Bug 597836 (CVE-2016-5287, CVE-2016-5288)

Summary:	<www-client/{firefox,firefox-bin}-50.0: use after free and cache infoleak (CVE-2016-{5287,5288})
Product:	Gentoo Security	Reporter:	Hanno Böck <hanno>
Component:	Vulnerabilities	Assignee:	Gentoo Security <security>
Status:	RESOLVED FIXED
Severity:	trivial	CC:	ab4bd, mozilla, phmagic, salikov.alexey
Priority:	Normal
Version:	unspecified
Hardware:	All
OS:	Linux
Whiteboard:	~2 [noglsa]
Package list:		Runtime testing required:	---

Description Hanno Böck gentoo-dev

2016-10-22 23:30:44 UTC

There are several media reports about a severe mozilla firefox vulnerability.
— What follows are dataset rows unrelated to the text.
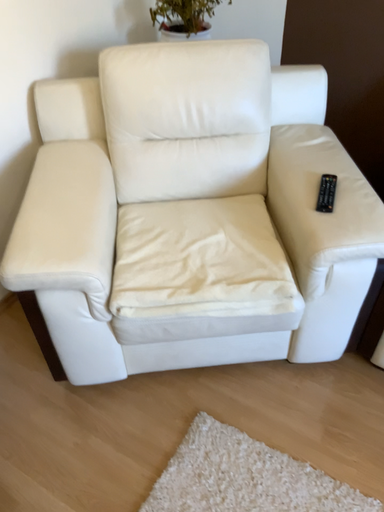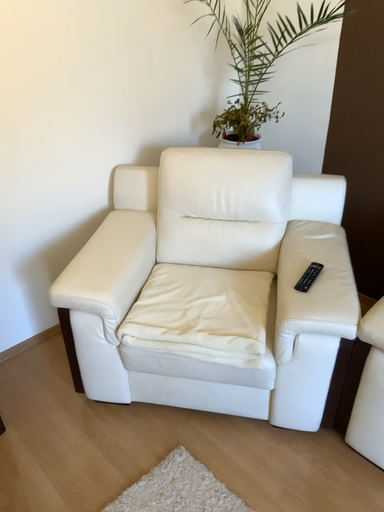
Question: How did the camera likely rotate when shooting the video?

Choices:
 (A) rotated downward
 (B) rotated upward

Answer: (B)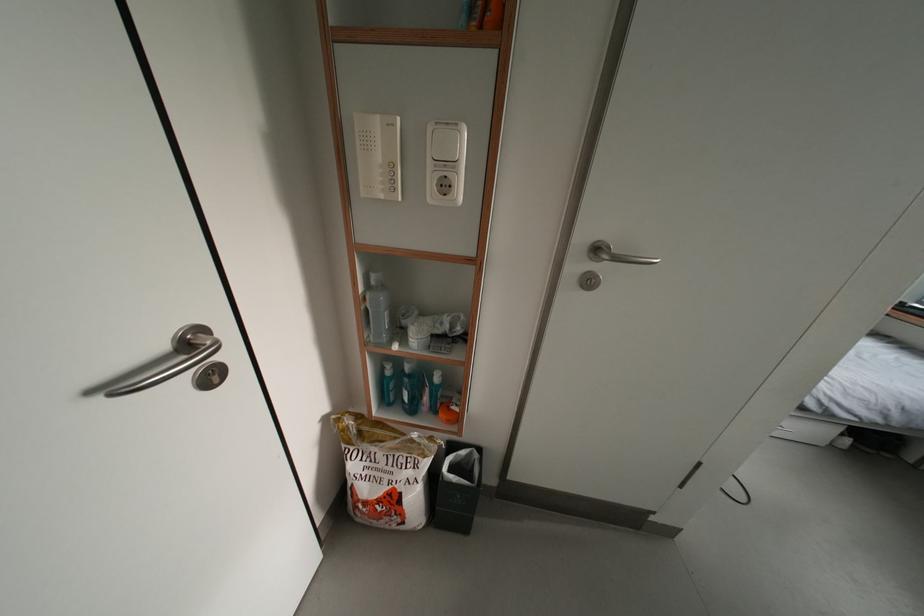
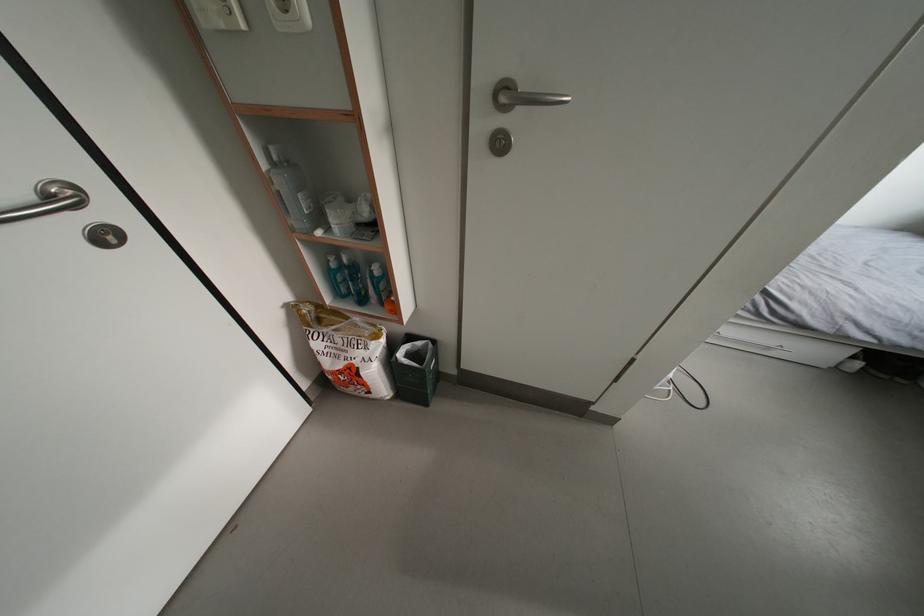
The point at (395, 378) is marked in the first image. Where is the corresponding point in the second image?

(339, 270)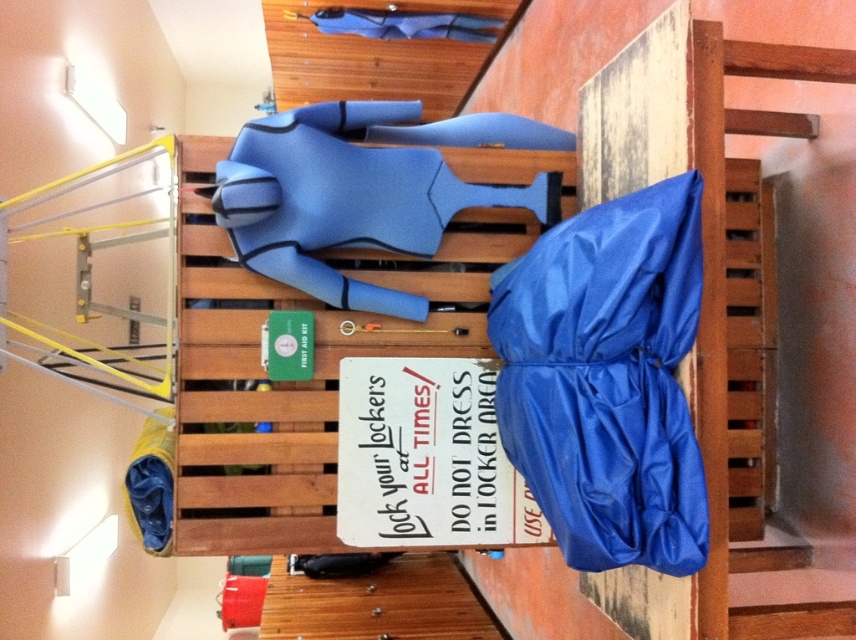
In the scene shown: Between blue nylon bag at right and blue rubber wetsuit at center, which one has less height?

blue nylon bag at right

Is point (560, 490) behind point (206, 321)?

No.

At what (x,y) coordinates should I click in order to perform the action: click on blue nylon bag at right. Please return your answer as a coordinate pair (x, y). Looking at the image, I should click on (607, 378).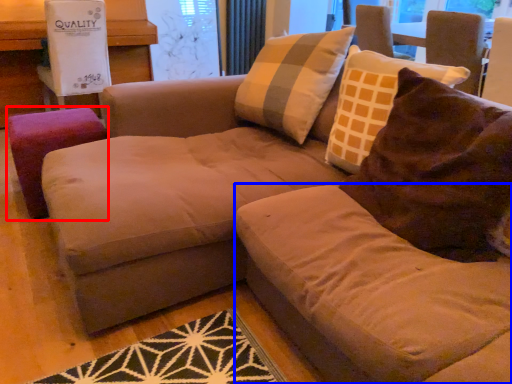
Question: Which object appears closest to the camera in this image, stool (highlighted by a red box) or beige (highlighted by a blue box)?

Choices:
 (A) stool
 (B) beige

Answer: (B)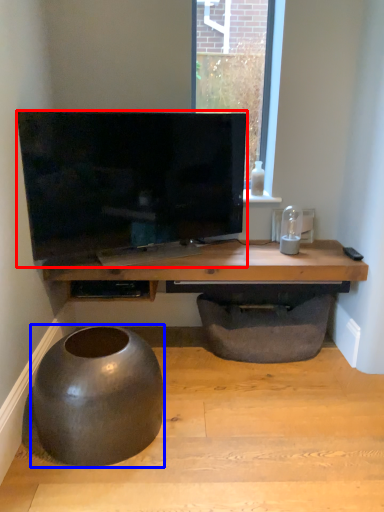
Question: Which object appears farthest to the camera in this image, television (highlighted by a red box) or round table (highlighted by a blue box)?

Choices:
 (A) television
 (B) round table

Answer: (A)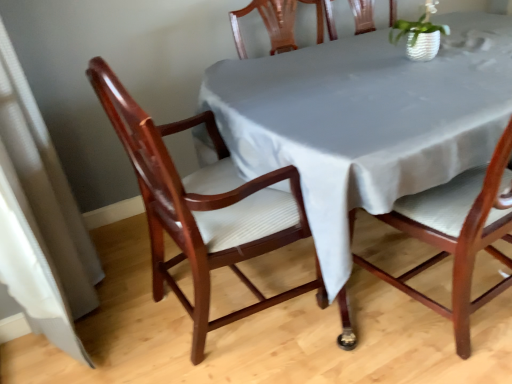
Question: From the image's perspective, is mahogany wood chair at center, which is the 1th chair in right-to-left order, beneath white textured pot at upper right?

It's a bit mysterious, because they refer to a security advisory that currently does not exist (gives 404):
https://www.mozilla.org/en-US/security/advisories/mfsa2016-87/
It can be accessed through the google cache:
https://webcache.googleusercontent.com/search?q=cache:jXqm_dI5qI0J:https://www.mozilla.org/en-US/security/advisories/mfsa2016-87/+&cd=1&hl=de&ct=clnk&gl=de
and mirrored here:
http://www.securitytracker.com/id/1037077

Here are some references:
https://www.us-cert.gov/ncas/current-activity/2016/10/20/Mozilla-Releases-Security-Update-Firefox
http://www.t-online.de/computer/sicherheit/id_79329446/firefox-49-0-2-mozilla-veroeffentlicht-update-ausserplanmaessig.html
http://www.scmagazine.com/mozilla-patches-two-firefox-vulnerabilities/article/567354/

Please bump.

Comment 1 Thomas Deutschmann (RETIRED) gentoo-dev

2016-12-10 20:52:01 UTC

These bugs only affect our unstable firefox package. First version containing the fixes which landed in repository was v50.0.